== Excerpted data

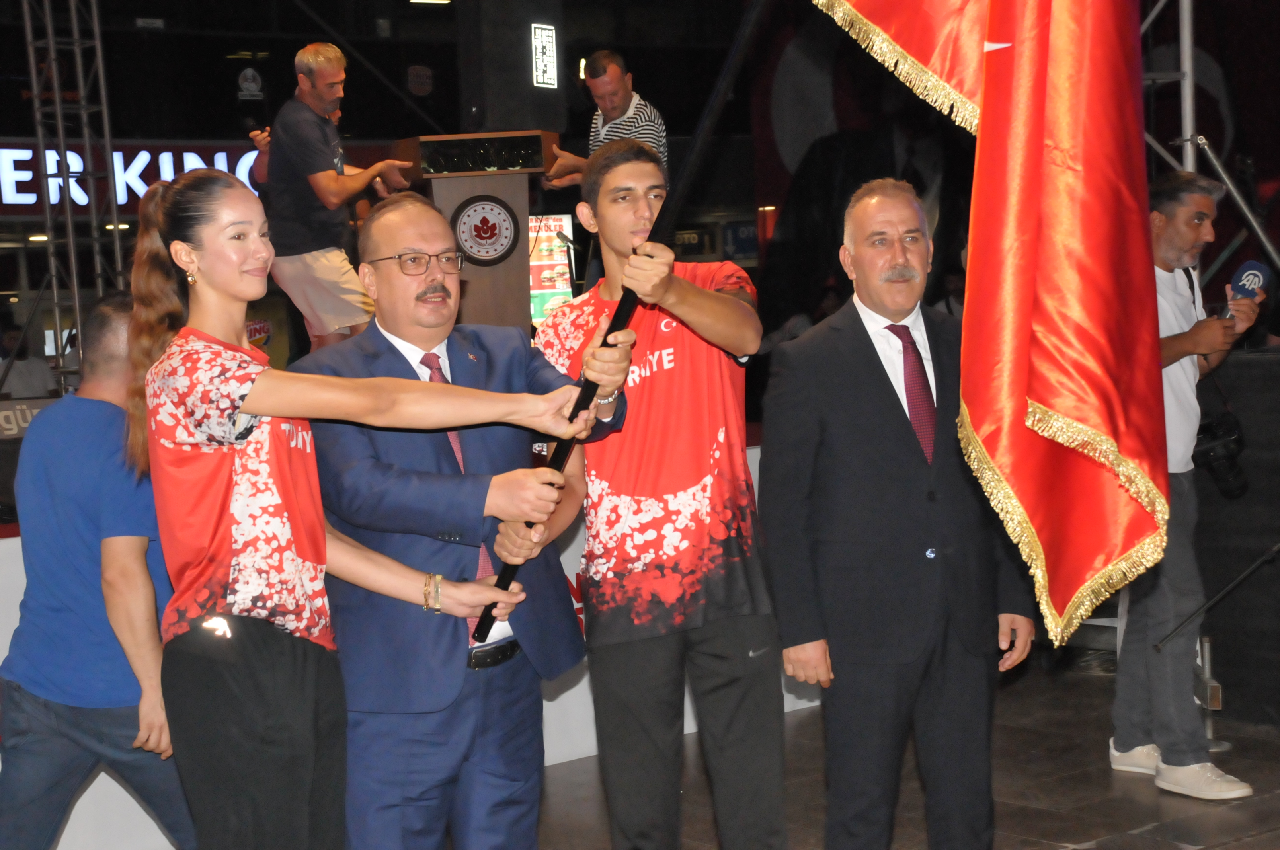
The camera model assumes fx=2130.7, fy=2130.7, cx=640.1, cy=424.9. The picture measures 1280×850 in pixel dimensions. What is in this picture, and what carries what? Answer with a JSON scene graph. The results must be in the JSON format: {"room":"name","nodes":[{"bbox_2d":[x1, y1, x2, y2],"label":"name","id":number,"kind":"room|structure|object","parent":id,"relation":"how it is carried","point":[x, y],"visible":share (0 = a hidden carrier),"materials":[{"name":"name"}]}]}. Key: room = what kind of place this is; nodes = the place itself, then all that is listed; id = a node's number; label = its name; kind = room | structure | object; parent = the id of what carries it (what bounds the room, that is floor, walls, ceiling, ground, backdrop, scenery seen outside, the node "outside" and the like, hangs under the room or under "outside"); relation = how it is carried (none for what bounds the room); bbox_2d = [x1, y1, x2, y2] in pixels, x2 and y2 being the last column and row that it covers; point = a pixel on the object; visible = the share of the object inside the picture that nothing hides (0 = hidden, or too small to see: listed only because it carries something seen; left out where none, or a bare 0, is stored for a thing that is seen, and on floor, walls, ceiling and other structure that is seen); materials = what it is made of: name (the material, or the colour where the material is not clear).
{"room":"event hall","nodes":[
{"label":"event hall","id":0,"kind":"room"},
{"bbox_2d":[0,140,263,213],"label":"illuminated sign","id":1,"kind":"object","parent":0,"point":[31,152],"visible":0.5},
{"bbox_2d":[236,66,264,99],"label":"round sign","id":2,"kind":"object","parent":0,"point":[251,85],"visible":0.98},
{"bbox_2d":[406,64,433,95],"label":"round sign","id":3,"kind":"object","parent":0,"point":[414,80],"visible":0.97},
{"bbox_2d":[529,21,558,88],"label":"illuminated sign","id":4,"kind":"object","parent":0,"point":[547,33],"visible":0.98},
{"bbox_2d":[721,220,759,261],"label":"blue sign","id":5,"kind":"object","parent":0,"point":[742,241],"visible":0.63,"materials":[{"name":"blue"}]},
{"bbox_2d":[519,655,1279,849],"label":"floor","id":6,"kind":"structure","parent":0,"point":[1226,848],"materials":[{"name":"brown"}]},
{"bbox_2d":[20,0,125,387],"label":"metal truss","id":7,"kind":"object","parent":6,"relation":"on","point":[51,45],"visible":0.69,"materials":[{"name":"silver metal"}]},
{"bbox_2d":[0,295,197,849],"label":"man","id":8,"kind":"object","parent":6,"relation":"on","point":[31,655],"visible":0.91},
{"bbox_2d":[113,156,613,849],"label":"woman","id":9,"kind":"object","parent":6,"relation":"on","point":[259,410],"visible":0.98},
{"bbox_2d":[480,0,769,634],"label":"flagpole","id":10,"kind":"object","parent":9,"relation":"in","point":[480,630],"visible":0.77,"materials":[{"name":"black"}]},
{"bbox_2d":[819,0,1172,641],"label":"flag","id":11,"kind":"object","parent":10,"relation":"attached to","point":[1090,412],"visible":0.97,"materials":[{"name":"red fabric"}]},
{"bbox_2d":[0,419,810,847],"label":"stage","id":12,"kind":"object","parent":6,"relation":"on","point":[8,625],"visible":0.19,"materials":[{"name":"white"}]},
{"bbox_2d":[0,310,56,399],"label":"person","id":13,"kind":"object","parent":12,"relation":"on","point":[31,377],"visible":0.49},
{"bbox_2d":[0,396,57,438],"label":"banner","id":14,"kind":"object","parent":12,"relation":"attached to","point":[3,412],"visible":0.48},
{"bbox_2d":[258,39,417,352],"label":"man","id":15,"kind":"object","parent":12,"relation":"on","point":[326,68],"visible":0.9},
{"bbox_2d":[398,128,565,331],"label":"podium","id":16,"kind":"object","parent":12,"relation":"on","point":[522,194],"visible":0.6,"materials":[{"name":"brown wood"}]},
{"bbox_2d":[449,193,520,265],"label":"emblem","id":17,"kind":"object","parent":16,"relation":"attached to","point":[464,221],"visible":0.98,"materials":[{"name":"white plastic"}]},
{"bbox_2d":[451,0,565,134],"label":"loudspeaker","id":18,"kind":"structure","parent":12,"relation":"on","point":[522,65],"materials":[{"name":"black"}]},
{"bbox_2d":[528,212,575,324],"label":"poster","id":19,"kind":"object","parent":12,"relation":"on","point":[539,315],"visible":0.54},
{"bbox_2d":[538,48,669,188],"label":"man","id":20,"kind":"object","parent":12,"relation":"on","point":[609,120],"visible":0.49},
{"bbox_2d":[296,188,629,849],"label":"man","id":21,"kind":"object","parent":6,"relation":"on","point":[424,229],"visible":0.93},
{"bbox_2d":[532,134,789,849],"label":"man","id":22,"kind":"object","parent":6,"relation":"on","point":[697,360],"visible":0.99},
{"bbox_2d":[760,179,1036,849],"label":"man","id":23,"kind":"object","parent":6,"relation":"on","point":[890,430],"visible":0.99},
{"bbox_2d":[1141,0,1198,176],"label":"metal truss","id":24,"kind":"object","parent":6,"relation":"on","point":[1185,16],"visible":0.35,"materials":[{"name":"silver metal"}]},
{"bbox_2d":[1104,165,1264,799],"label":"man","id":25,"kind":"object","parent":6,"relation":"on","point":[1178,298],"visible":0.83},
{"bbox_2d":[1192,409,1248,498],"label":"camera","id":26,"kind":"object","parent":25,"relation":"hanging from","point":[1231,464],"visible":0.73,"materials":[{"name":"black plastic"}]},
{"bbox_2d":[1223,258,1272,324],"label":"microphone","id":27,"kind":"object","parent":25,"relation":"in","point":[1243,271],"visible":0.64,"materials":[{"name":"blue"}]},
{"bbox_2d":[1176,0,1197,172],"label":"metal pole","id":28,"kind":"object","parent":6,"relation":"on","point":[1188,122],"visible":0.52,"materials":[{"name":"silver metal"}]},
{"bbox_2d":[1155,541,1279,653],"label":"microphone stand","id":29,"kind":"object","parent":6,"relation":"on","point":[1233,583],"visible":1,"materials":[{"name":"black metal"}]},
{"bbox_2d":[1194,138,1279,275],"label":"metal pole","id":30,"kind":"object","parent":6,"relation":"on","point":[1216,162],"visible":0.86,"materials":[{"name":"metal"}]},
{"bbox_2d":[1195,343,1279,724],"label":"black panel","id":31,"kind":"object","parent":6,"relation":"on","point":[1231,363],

====

Required work:
Print every line above exactly as given, but not the pictures.

Answer section:
The camera model assumes fx=2130.7, fy=2130.7, cx=640.1, cy=424.9. The picture measures 1280×850 in pixel dimensions. What is in this picture, and what carries what? Answer with a JSON scene graph. The results must be in the JSON format: {"room":"name","nodes":[{"bbox_2d":[x1, y1, x2, y2],"label":"name","id":number,"kind":"room|structure|object","parent":id,"relation":"how it is carried","point":[x, y],"visible":share (0 = a hidden carrier),"materials":[{"name":"name"}]}]}. Key: room = what kind of place this is; nodes = the place itself, then all that is listed; id = a node's number; label = its name; kind = room | structure | object; parent = the id of what carries it (what bounds the room, that is floor, walls, ceiling, ground, backdrop, scenery seen outside, the node "outside" and the like, hangs under the room or under "outside"); relation = how it is carried (none for what bounds the room); bbox_2d = [x1, y1, x2, y2] in pixels, x2 and y2 being the last column and row that it covers; point = a pixel on the object; visible = the share of the object inside the picture that nothing hides (0 = hidden, or too small to see: listed only because it carries something seen; left out where none, or a bare 0, is stored for a thing that is seen, and on floor, walls, ceiling and other structure that is seen); materials = what it is made of: name (the material, or the colour where the material is not clear).
{"room":"event hall","nodes":[
{"label":"event hall","id":0,"kind":"room"},
{"bbox_2d":[0,140,263,213],"label":"illuminated sign","id":1,"kind":"object","parent":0,"point":[31,152],"visible":0.5},
{"bbox_2d":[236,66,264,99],"label":"round sign","id":2,"kind":"object","parent":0,"point":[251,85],"visible":0.98},
{"bbox_2d":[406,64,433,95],"label":"round sign","id":3,"kind":"object","parent":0,"point":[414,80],"visible":0.97},
{"bbox_2d":[529,21,558,88],"label":"illuminated sign","id":4,"kind":"object","parent":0,"point":[547,33],"visible":0.98},
{"bbox_2d":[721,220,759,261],"label":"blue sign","id":5,"kind":"object","parent":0,"point":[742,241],"visible":0.63,"materials":[{"name":"blue"}]},
{"bbox_2d":[519,655,1279,849],"label":"floor","id":6,"kind":"structure","parent":0,"point":[1226,848],"materials":[{"name":"brown"}]},
{"bbox_2d":[20,0,125,387],"label":"metal truss","id":7,"kind":"object","parent":6,"relation":"on","point":[51,45],"visible":0.69,"materials":[{"name":"silver metal"}]},
{"bbox_2d":[0,295,197,849],"label":"man","id":8,"kind":"object","parent":6,"relation":"on","point":[31,655],"visible":0.91},
{"bbox_2d":[113,156,613,849],"label":"woman","id":9,"kind":"object","parent":6,"relation":"on","point":[259,410],"visible":0.98},
{"bbox_2d":[480,0,769,634],"label":"flagpole","id":10,"kind":"object","parent":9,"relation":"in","point":[480,630],"visible":0.77,"materials":[{"name":"black"}]},
{"bbox_2d":[819,0,1172,641],"label":"flag","id":11,"kind":"object","parent":10,"relation":"attached to","point":[1090,412],"visible":0.97,"materials":[{"name":"red fabric"}]},
{"bbox_2d":[0,419,810,847],"label":"stage","id":12,"kind":"object","parent":6,"relation":"on","point":[8,625],"visible":0.19,"materials":[{"name":"white"}]},
{"bbox_2d":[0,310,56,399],"label":"person","id":13,"kind":"object","parent":12,"relation":"on","point":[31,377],"visible":0.49},
{"bbox_2d":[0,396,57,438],"label":"banner","id":14,"kind":"object","parent":12,"relation":"attached to","point":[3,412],"visible":0.48},
{"bbox_2d":[258,39,417,352],"label":"man","id":15,"kind":"object","parent":12,"relation":"on","point":[326,68],"visible":0.9},
{"bbox_2d":[398,128,565,331],"label":"podium","id":16,"kind":"object","parent":12,"relation":"on","point":[522,194],"visible":0.6,"materials":[{"name":"brown wood"}]},
{"bbox_2d":[449,193,520,265],"label":"emblem","id":17,"kind":"object","parent":16,"relation":"attached to","point":[464,221],"visible":0.98,"materials":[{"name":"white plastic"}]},
{"bbox_2d":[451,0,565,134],"label":"loudspeaker","id":18,"kind":"structure","parent":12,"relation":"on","point":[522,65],"materials":[{"name":"black"}]},
{"bbox_2d":[528,212,575,324],"label":"poster","id":19,"kind":"object","parent":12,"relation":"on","point":[539,315],"visible":0.54},
{"bbox_2d":[538,48,669,188],"label":"man","id":20,"kind":"object","parent":12,"relation":"on","point":[609,120],"visible":0.49},
{"bbox_2d":[296,188,629,849],"label":"man","id":21,"kind":"object","parent":6,"relation":"on","point":[424,229],"visible":0.93},
{"bbox_2d":[532,134,789,849],"label":"man","id":22,"kind":"object","parent":6,"relation":"on","point":[697,360],"visible":0.99},
{"bbox_2d":[760,179,1036,849],"label":"man","id":23,"kind":"object","parent":6,"relation":"on","point":[890,430],"visible":0.99},
{"bbox_2d":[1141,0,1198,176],"label":"metal truss","id":24,"kind":"object","parent":6,"relation":"on","point":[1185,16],"visible":0.35,"materials":[{"name":"silver metal"}]},
{"bbox_2d":[1104,165,1264,799],"label":"man","id":25,"kind":"object","parent":6,"relation":"on","point":[1178,298],"visible":0.83},
{"bbox_2d":[1192,409,1248,498],"label":"camera","id":26,"kind":"object","parent":25,"relation":"hanging from","point":[1231,464],"visible":0.73,"materials":[{"name":"black plastic"}]},
{"bbox_2d":[1223,258,1272,324],"label":"microphone","id":27,"kind":"object","parent":25,"relation":"in","point":[1243,271],"visible":0.64,"materials":[{"name":"blue"}]},
{"bbox_2d":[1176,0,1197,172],"label":"metal pole","id":28,"kind":"object","parent":6,"relation":"on","point":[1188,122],"visible":0.52,"materials":[{"name":"silver metal"}]},
{"bbox_2d":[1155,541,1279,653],"label":"microphone stand","id":29,"kind":"object","parent":6,"relation":"on","point":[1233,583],"visible":1,"materials":[{"name":"black metal"}]},
{"bbox_2d":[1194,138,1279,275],"label":"metal pole","id":30,"kind":"object","parent":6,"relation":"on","point":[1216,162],"visible":0.86,"materials":[{"name":"metal"}]},
{"bbox_2d":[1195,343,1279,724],"label":"black panel","id":31,"kind":"object","parent":6,"relation":"on","point":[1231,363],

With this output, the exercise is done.